Exact copies of all the lines below are wanted, without a single picture.

Data provided below:

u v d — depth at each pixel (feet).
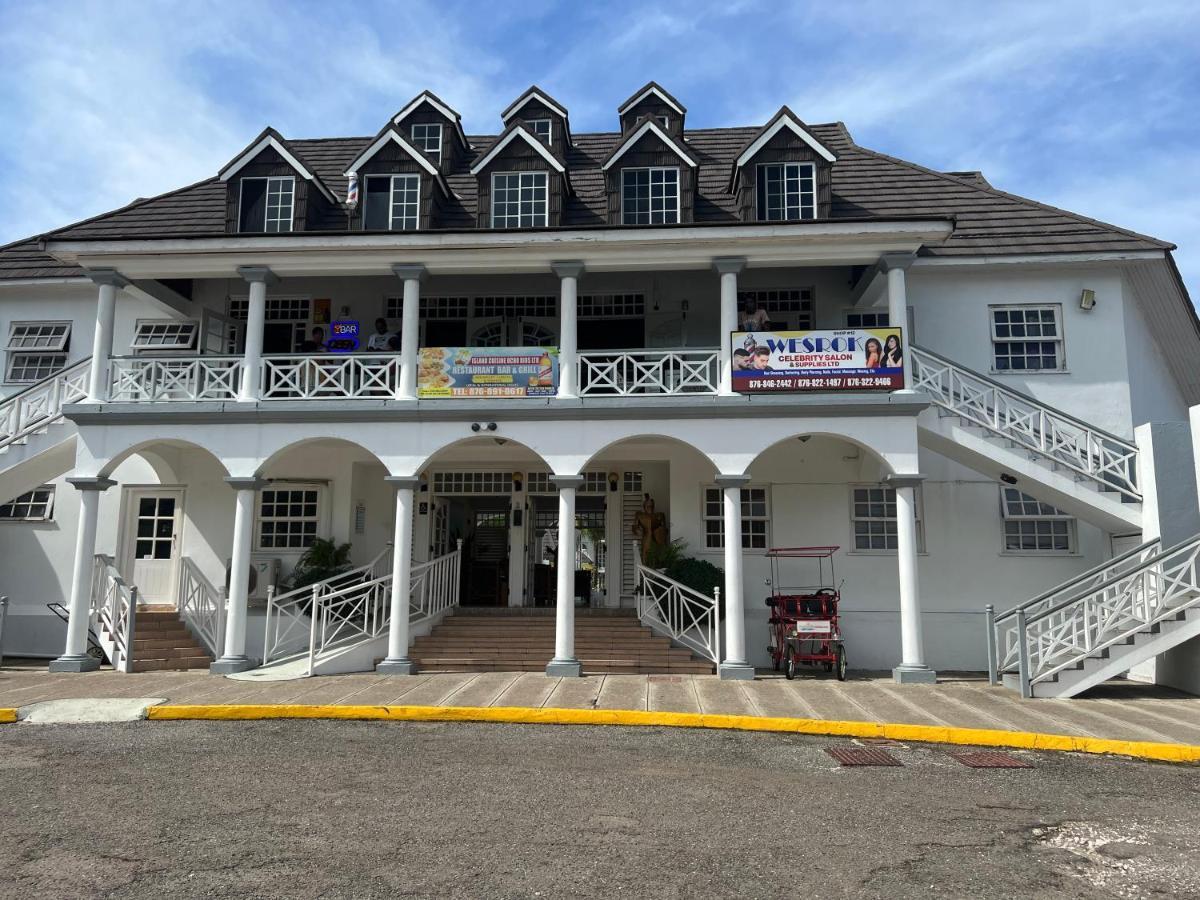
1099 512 42.06
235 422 43.19
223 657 42.01
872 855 17.34
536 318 53.21
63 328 55.06
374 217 48.49
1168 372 57.57
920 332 50.98
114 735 28.63
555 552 58.03
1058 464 41.98
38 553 52.60
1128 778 23.94
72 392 47.06
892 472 40.83
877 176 54.34
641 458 52.26
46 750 26.25
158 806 20.25
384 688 37.06
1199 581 37.58
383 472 54.70
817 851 17.54
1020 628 36.55
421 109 56.29
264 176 48.60
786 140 46.88
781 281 52.06
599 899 15.01
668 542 51.31
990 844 18.10
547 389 42.78
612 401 42.19
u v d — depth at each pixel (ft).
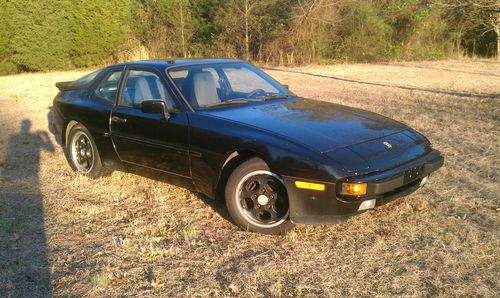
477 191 16.19
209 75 15.89
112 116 16.61
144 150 15.65
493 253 11.82
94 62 66.44
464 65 67.36
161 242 13.05
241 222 13.38
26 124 29.30
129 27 69.92
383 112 30.96
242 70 17.42
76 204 15.89
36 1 59.21
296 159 12.03
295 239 12.78
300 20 70.95
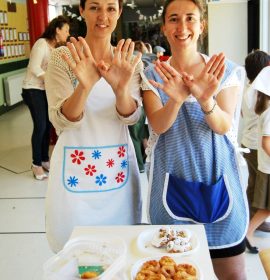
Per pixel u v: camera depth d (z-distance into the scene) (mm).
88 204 1670
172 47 1581
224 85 1551
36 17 6066
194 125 1555
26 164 4859
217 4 5066
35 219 3340
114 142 1651
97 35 1545
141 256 1272
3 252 2834
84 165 1644
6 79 8469
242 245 1657
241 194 1637
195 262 1214
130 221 1746
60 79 1579
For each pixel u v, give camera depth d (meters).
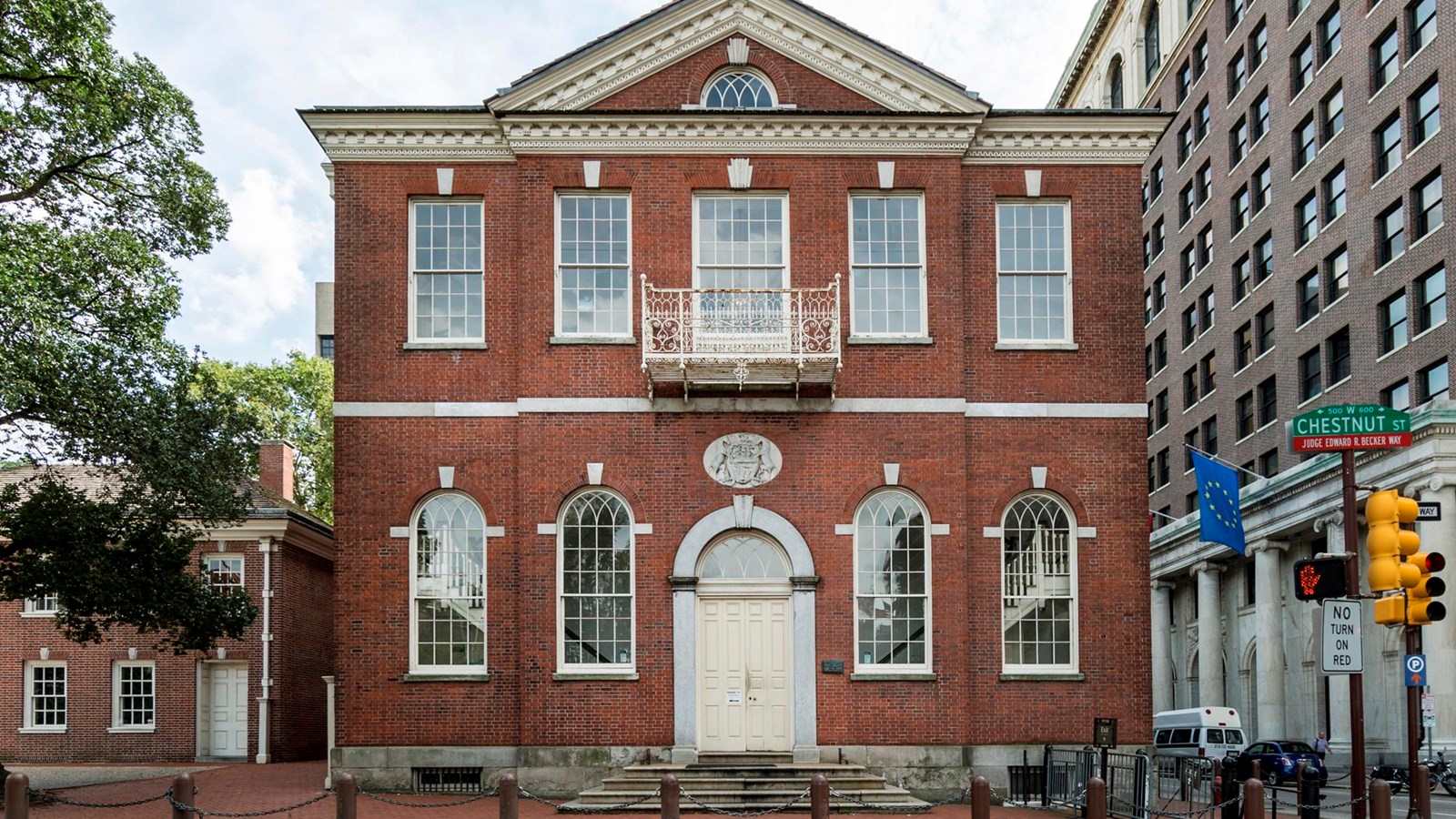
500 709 22.77
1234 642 51.56
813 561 22.89
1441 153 38.00
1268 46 50.12
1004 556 23.48
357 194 23.91
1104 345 23.95
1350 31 43.72
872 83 23.97
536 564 22.84
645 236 23.59
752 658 22.84
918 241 23.89
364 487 23.27
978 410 23.67
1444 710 34.97
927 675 22.64
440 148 24.02
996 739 22.84
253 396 54.59
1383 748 38.72
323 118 23.75
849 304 23.59
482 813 19.92
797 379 22.70
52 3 22.06
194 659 34.44
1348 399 43.31
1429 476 36.09
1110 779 20.62
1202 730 37.66
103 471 25.17
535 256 23.47
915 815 20.08
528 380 23.27
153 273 24.00
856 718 22.53
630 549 23.06
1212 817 18.02
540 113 23.56
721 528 22.94
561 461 23.12
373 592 23.03
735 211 23.86
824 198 23.77
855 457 23.20
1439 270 38.31
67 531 23.78
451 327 23.81
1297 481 43.22
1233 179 53.50
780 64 24.12
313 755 36.25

End of Data provided.

### Finished exercise
u v d — depth at each pixel (feet).
1099 512 42.06
235 422 43.19
223 657 42.01
872 855 17.34
536 318 53.21
63 328 55.06
374 217 48.49
1168 372 57.57
920 332 50.98
114 735 28.63
555 552 58.03
1058 464 41.98
38 553 52.60
1128 778 23.94
72 392 47.06
892 472 40.83
877 176 54.34
641 458 52.26
46 750 26.25
158 806 20.25
384 688 37.06
1199 581 37.58
383 472 54.70
817 851 17.54
1020 628 36.55
421 109 56.29
264 176 48.60
786 140 46.88
781 281 52.06
599 899 15.01
668 542 51.31
990 844 18.10
547 389 42.78
612 401 42.19
u v d — depth at each pixel (ft).
477 191 16.19
209 75 15.89
112 116 16.61
144 150 15.65
493 253 11.82
94 62 66.44
464 65 67.36
161 242 13.05
241 222 13.38
26 124 29.30
129 27 69.92
383 112 30.96
242 70 17.42
76 204 15.89
36 1 59.21
296 159 12.03
295 239 12.78
300 20 70.95
Per pixel u v: camera depth d (z-distance into the scene) (mm).
88 204 1670
172 47 1581
224 85 1551
36 17 6066
194 125 1555
26 164 4859
217 4 5066
35 219 3340
114 142 1651
97 35 1545
141 256 1272
3 252 2834
84 165 1644
6 79 8469
242 245 1657
241 194 1637
195 262 1214
130 221 1746
60 79 1579
For each pixel u v, give camera depth d (meters).
500 709 22.77
1234 642 51.56
813 561 22.89
1441 153 38.00
1268 46 50.12
1004 556 23.48
357 194 23.91
1104 345 23.95
1350 31 43.72
872 83 23.97
536 564 22.84
645 236 23.59
752 658 22.84
918 241 23.89
364 487 23.27
978 410 23.67
1444 710 34.97
927 675 22.64
440 148 24.02
996 739 22.84
253 396 54.59
1383 748 38.72
323 118 23.75
849 304 23.59
482 813 19.92
797 379 22.70
52 3 22.06
194 659 34.44
1348 399 43.31
1429 476 36.09
1110 779 20.62
1202 730 37.66
103 471 25.17
535 256 23.47
915 815 20.08
528 380 23.27
153 273 24.00
856 718 22.53
630 549 23.06
1212 817 18.02
540 113 23.56
721 528 22.94
561 461 23.12
373 592 23.03
735 211 23.86
824 198 23.77
855 457 23.20
1439 270 38.31
67 531 23.78
451 327 23.81
1297 481 43.22
1233 179 53.50
780 64 24.12
313 755 36.25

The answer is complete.